Настоятельница медленно садится в кресло, крутит в пальцах распятие, поправляет идеально гладкий головной платок. Она так поступает, чтобы собраться с мыслями и найти нужные слова.
—Дорогая моя,— говорит она, наклоняясь вперед и протягивая руку к моей,— откуда столько боли на таком юном лице?
Я еще сильнее наклоняю голову, и настоятельница почти ложится на стол обвисшей щекой, чтобы заглянуть в мои мутные красные глаза.
—Антуанетта,— она гладит мои стиснутые ладони.— Зачем ты пришла?
Я поднимаю голову и говорю как можно спокойнее:
—Я хочу узнать о суде над Эмилем Абади и Мишелем Кноблохом.

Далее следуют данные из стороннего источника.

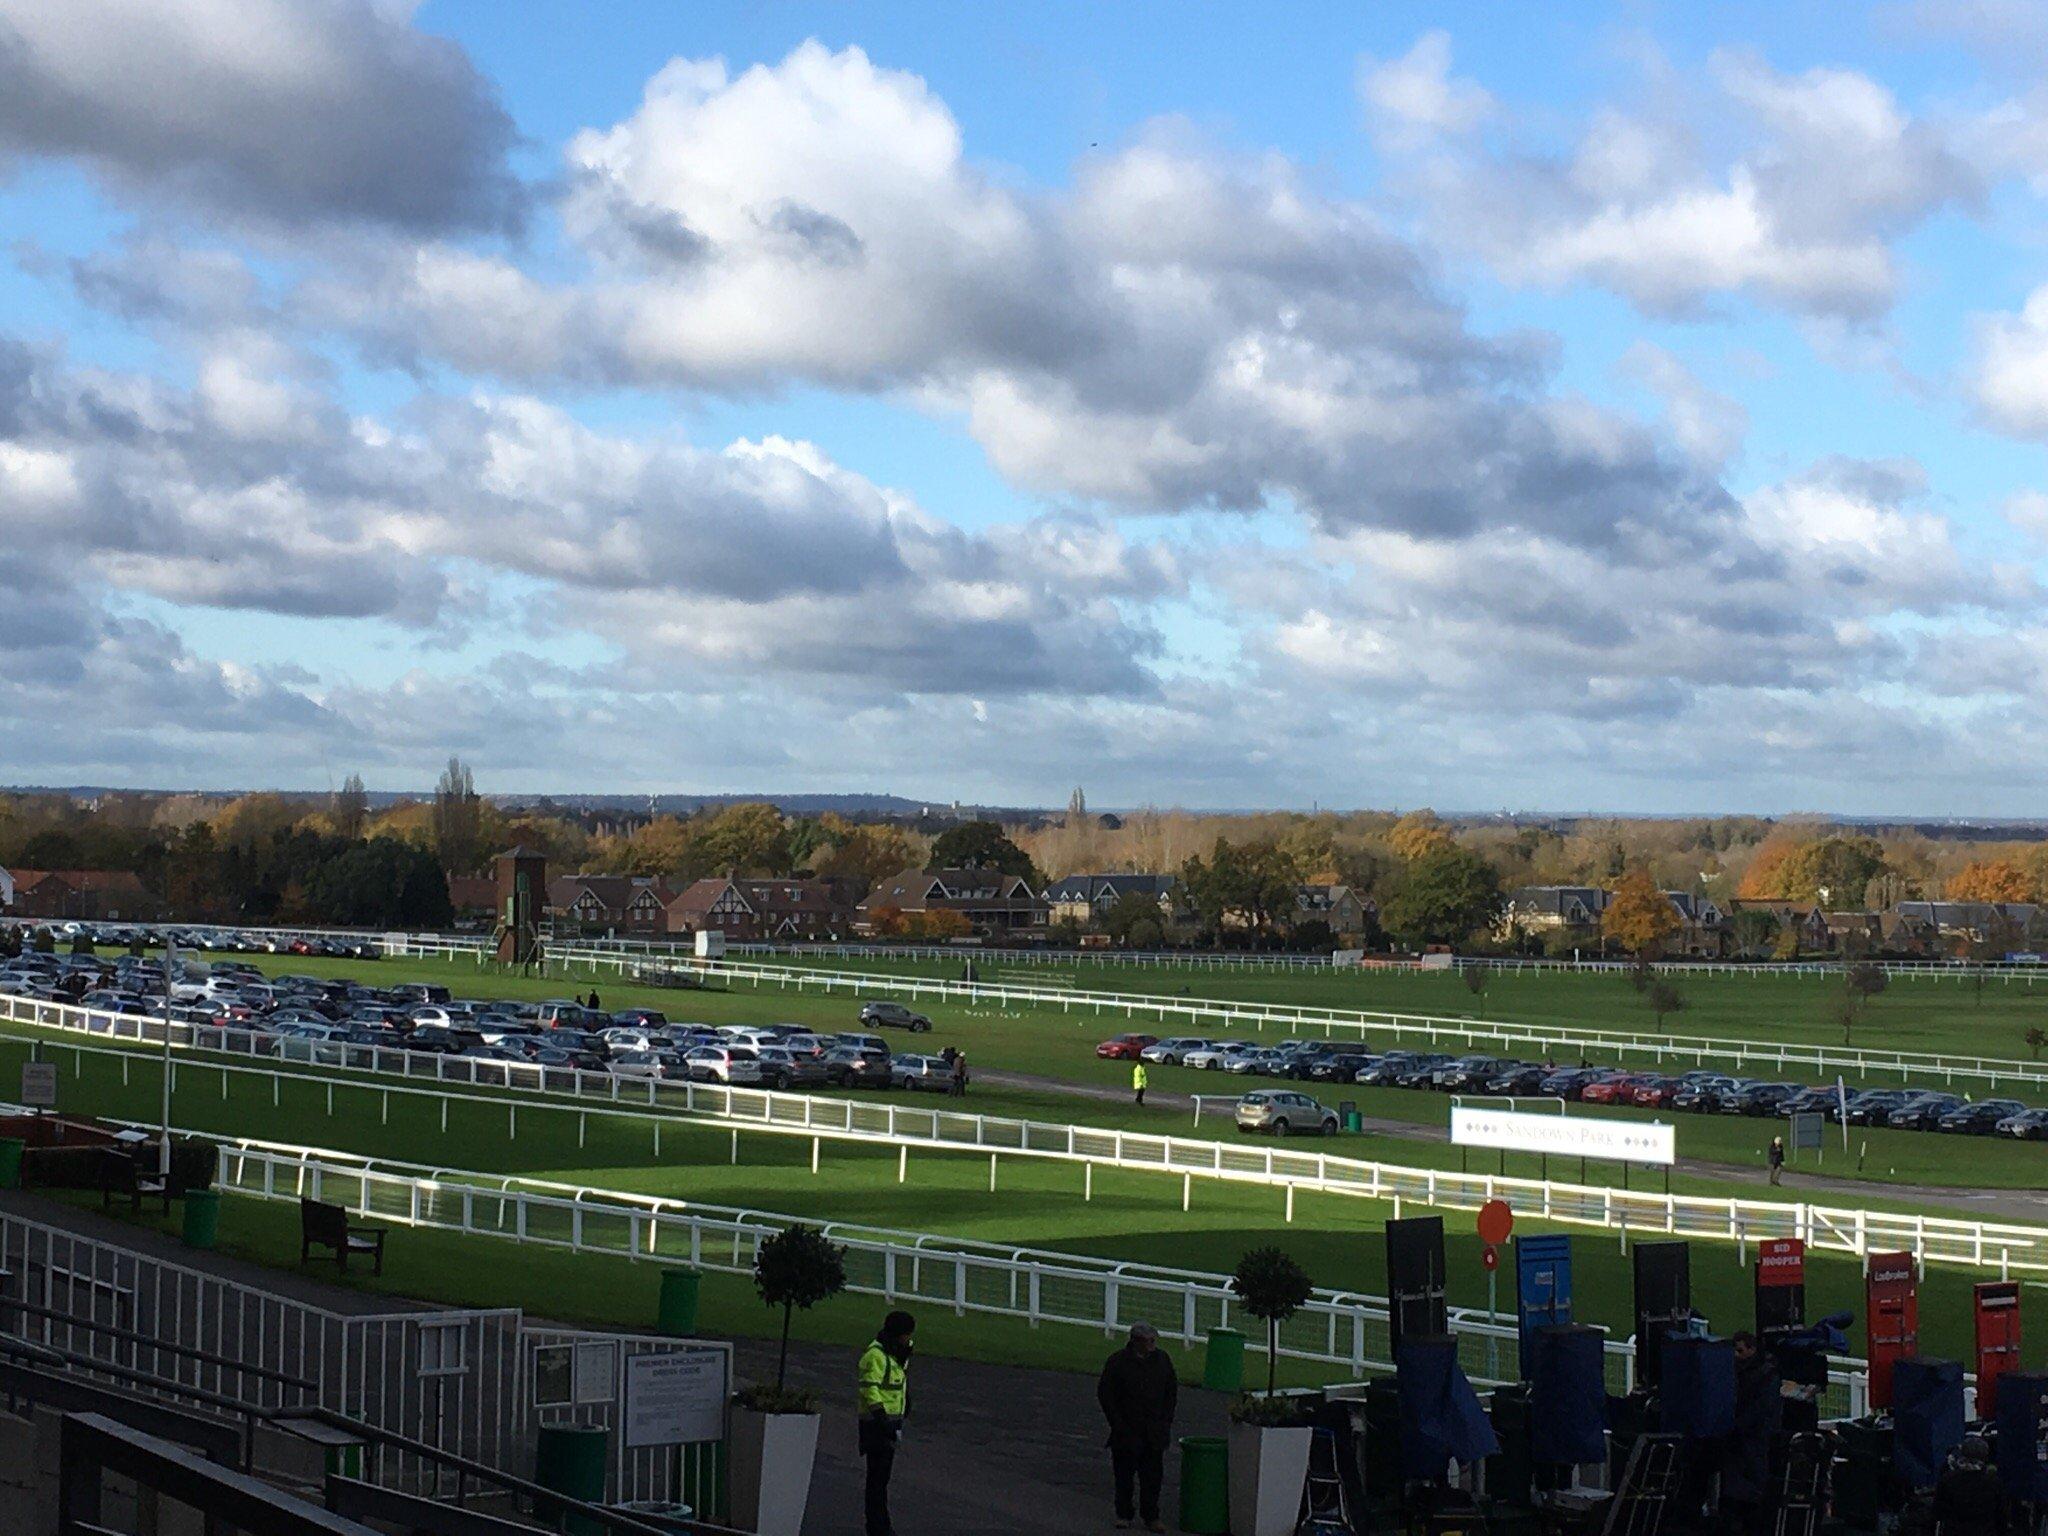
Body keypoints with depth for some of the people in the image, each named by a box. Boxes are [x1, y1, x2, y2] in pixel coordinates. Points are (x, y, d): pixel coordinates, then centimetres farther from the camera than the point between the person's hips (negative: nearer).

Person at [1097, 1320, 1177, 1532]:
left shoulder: (1161, 1359, 2)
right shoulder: (1118, 1362, -9)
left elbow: (1172, 1389, 14)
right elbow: (1104, 1394, -4)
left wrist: (1166, 1419, 5)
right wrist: (1118, 1424, -8)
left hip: (1154, 1432, 3)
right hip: (1127, 1432, -2)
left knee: (1152, 1475, 2)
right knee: (1124, 1475, 5)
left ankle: (1151, 1517, 9)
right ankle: (1124, 1514, 18)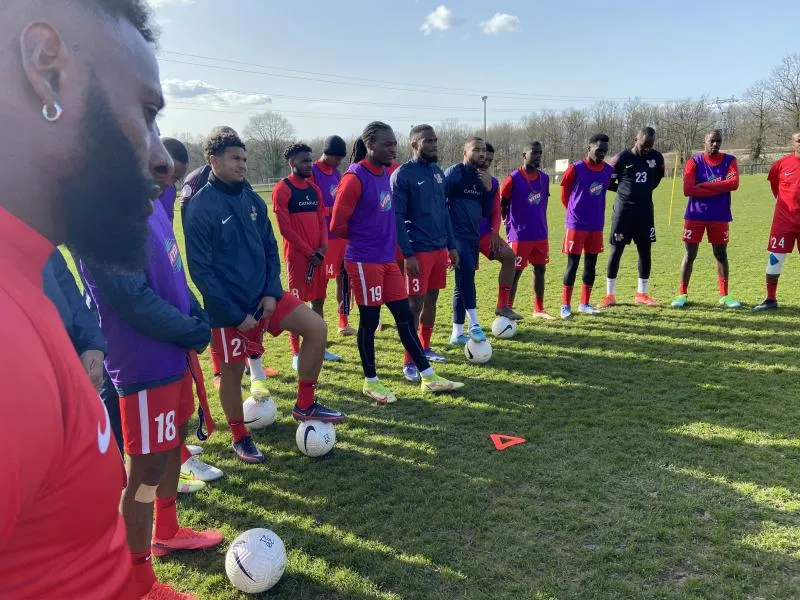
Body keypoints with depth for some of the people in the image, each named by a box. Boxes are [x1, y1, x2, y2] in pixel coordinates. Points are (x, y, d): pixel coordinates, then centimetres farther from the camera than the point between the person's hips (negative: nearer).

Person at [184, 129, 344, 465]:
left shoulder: (252, 199, 4)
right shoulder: (200, 207, -15)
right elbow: (200, 270, -16)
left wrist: (272, 292, -6)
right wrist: (236, 314, -17)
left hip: (263, 295, 6)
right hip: (228, 308, -6)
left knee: (317, 327, -5)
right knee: (232, 373, 6)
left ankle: (305, 405, 9)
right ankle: (239, 438, 30)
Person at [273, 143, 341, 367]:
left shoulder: (314, 189, 14)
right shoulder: (282, 189, -8)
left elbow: (322, 221, 13)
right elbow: (284, 227, -13)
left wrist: (322, 247, -4)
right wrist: (308, 252, -13)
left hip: (317, 254, 7)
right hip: (297, 255, -7)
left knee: (318, 300, 13)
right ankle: (296, 354, 7)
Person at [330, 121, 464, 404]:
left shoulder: (385, 173, 8)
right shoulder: (355, 177, -16)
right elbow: (338, 225, -14)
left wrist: (387, 241, 8)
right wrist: (362, 239, 1)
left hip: (387, 259, 8)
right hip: (364, 262, -7)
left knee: (405, 317, 11)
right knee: (369, 321, 4)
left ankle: (428, 376, 19)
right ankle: (371, 382, 20)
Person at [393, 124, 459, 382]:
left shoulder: (438, 172, 12)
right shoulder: (403, 174, -11)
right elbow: (397, 217, -13)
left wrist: (451, 245, 13)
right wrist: (407, 254, -18)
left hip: (440, 248, 7)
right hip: (418, 251, -7)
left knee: (432, 299, 15)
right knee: (415, 304, -4)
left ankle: (425, 348, 31)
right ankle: (409, 362, 5)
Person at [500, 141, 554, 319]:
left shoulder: (544, 178, 8)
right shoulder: (513, 179, -11)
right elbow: (502, 205, -5)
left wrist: (541, 226, 15)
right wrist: (511, 226, -3)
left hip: (541, 235, 6)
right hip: (520, 236, -6)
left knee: (540, 269, 10)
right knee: (515, 272, -1)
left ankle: (539, 309, 21)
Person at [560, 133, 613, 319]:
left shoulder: (608, 170, 4)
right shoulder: (576, 169, -10)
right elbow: (565, 193, 1)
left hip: (596, 225, 5)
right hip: (576, 225, -5)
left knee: (591, 264, 9)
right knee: (573, 263, -3)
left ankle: (585, 303, 19)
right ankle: (565, 305, 4)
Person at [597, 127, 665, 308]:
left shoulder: (656, 157, 3)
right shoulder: (622, 158, -9)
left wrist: (644, 190, 10)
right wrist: (625, 191, 3)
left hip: (645, 210, 4)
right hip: (623, 210, -4)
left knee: (645, 250, 6)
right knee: (616, 250, -3)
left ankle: (642, 293, 18)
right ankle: (610, 295, 5)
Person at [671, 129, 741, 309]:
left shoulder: (729, 160, 3)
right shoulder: (694, 161, -2)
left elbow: (734, 183, -15)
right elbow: (688, 190, -16)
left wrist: (704, 185, -16)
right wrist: (719, 189, -14)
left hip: (720, 216, 2)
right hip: (695, 215, -2)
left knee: (721, 255, 8)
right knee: (690, 254, 0)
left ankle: (724, 295, 18)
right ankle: (682, 294, 8)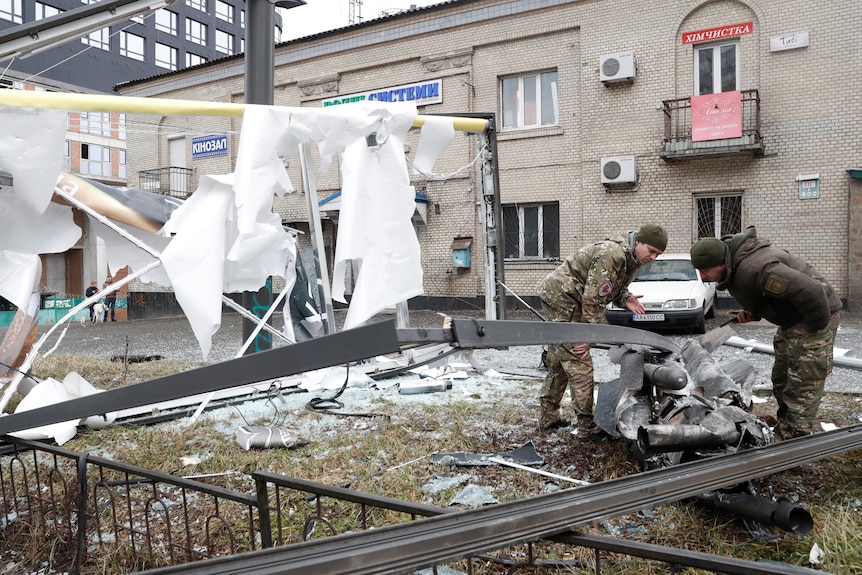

—Вот оно что.— Она садится прямее.
Я никогда ни у кого ничего не просила, только в ту черную минуту у Мари. Но я опять падаю на колени и склоняю голову:
—Матушка, пожалуйста.
—Антуанетта,— она рукой делает мне знак встать и сесть на скамью,— правду ли говорят девушки, что этот Эмиль Абади — твой любовник?
Я робко киваю.
—В него вселился дьявол,— резко говорит она, как будто бьет кнутом, а потом снова начинает перебирать четки и качать головой. Наконец она прочищает горло: — Я видела, как ты защищаешь робких девушек от самых злых. Мне сказали, что ты поделилась едой с Эстель, когда она пропустила ужин. Сестра Амели говорит, что ты быстро и усердно шьешь и всегда помогаешь тем, кто не так успешен в обращении с иглой,— она держит ладони перед собой, раскрыв их, как книгу.— Ты хорошая девушка, Антуанетта.
Я облизываю сухие губы.
—Я хочу знать исход суда.
—Ты видела картину Прюдона, которая висит в часовне?
Картина темная, почти черная, только светлеют ребра Иисуса, гвозди в его ногах и плечо одинокой девушки, которая плачет внизу.
—Там изображена Мария Магдалина. Блудница, последовавшая за нашим Спасителем. Та, кому Он первой явился после Воскресения.
По воскресным дням падшие женщины сидят в часовне плечом к плечу, пока отец Рено бубнит одно и то же, обещая немыслимые награды за жемчужными вратами. Предполагается, что, глядя на высоко висящую картину, мы пойдем по стопам девушки с сияющим плечом и забудем о парнях, в которых живет дьявол. Я знаю, о чем думает настоятельница. Она не скажет мне ни слова. Ей ни к чему укреплять гниль, которая не позволяет жемчужным воротам открыться для меня. Но она еще не поняла, что я уже освободилась от Эмиля Абади, смыла слезами эту грязь.
—Антуанетта,— мягко говорит она.— Он убил двух женщин, одна из которых была его любовницей.
Двух. Она сказала двух. Теперь я знаю, что Эмиль Абади признан виновным. Для него это ничего не меняет, но, конечно же, Мишеля Кноблоха тоже признали виновным, Теперь этого тупого вруна ждет Новая Каледония или гильотина. Но что именно? Я должна это узнать, чтобы понять, переступила ли Мари через порог, стоит ли она одной ногой во тьме.
Поэтому я сижу перед настоятельницей и ловлю ее слова, забывая дышать. Мари умна, и голова у нее забита этой ерундой про обезьянье лицо и «Западню». Я боюсь, что это вернется снова. Из-за крестика, который она не показала месье Дане, из-за крестика, который подтвердил бы, что Мишель Кноблох врет, что он виновен только в глупости и мечтах о Новой Каледонии. Насколько я понимаю, Мари сможет вынести только один приговор из этих двух. Новая Каледония или гильотина? У меня колотится сердце, и я понимаю, что настоятельница замечает это почти невидимое движение.